__JOB__
Pick out and copy every line below that has the word "caption".

__RECORDED DATA__
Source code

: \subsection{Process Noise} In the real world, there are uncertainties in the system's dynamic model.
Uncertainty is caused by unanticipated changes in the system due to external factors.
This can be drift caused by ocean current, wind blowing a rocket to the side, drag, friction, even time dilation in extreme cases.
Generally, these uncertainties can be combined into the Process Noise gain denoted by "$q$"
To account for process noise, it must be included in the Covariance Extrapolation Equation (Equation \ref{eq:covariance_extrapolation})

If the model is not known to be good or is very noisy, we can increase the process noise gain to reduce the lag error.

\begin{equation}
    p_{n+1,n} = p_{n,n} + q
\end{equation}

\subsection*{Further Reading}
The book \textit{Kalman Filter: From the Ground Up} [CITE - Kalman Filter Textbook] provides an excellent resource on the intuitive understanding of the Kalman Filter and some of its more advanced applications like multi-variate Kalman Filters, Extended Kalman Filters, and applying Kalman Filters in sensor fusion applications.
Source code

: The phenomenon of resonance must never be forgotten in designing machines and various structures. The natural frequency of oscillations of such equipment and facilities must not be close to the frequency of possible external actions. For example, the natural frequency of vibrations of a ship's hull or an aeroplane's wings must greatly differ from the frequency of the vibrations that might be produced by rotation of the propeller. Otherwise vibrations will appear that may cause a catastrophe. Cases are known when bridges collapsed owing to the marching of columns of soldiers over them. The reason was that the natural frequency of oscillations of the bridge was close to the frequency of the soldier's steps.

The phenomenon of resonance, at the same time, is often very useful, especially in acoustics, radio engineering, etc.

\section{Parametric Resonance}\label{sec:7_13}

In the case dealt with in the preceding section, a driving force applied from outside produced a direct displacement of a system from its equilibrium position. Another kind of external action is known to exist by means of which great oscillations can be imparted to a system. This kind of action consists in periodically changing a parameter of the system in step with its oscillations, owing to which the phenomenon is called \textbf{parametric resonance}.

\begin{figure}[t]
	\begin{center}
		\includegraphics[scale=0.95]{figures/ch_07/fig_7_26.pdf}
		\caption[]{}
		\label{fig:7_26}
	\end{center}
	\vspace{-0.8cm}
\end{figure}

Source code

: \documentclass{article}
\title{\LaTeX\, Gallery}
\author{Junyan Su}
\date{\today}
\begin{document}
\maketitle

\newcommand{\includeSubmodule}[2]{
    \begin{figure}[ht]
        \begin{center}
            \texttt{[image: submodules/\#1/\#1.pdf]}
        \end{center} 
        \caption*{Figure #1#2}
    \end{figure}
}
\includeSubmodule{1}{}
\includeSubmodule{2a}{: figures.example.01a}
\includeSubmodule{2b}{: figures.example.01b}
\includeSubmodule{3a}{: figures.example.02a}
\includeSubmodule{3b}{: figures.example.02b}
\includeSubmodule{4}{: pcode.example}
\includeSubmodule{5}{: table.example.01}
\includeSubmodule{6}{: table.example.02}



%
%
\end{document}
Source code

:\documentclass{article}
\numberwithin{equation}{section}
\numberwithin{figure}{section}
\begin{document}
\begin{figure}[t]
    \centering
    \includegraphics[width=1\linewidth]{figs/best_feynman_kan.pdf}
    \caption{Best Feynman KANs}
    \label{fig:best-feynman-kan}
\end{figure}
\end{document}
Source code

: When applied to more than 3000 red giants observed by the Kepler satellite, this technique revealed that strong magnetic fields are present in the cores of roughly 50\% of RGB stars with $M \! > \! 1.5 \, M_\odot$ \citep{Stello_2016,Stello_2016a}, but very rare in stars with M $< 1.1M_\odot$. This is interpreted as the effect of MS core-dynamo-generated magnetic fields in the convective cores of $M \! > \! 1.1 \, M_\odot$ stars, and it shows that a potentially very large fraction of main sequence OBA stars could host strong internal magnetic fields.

__EXERCISE SOLUTION__
		\caption[]{}
        \caption*{Figure #1#2}
    \caption{Best Feynman KANs}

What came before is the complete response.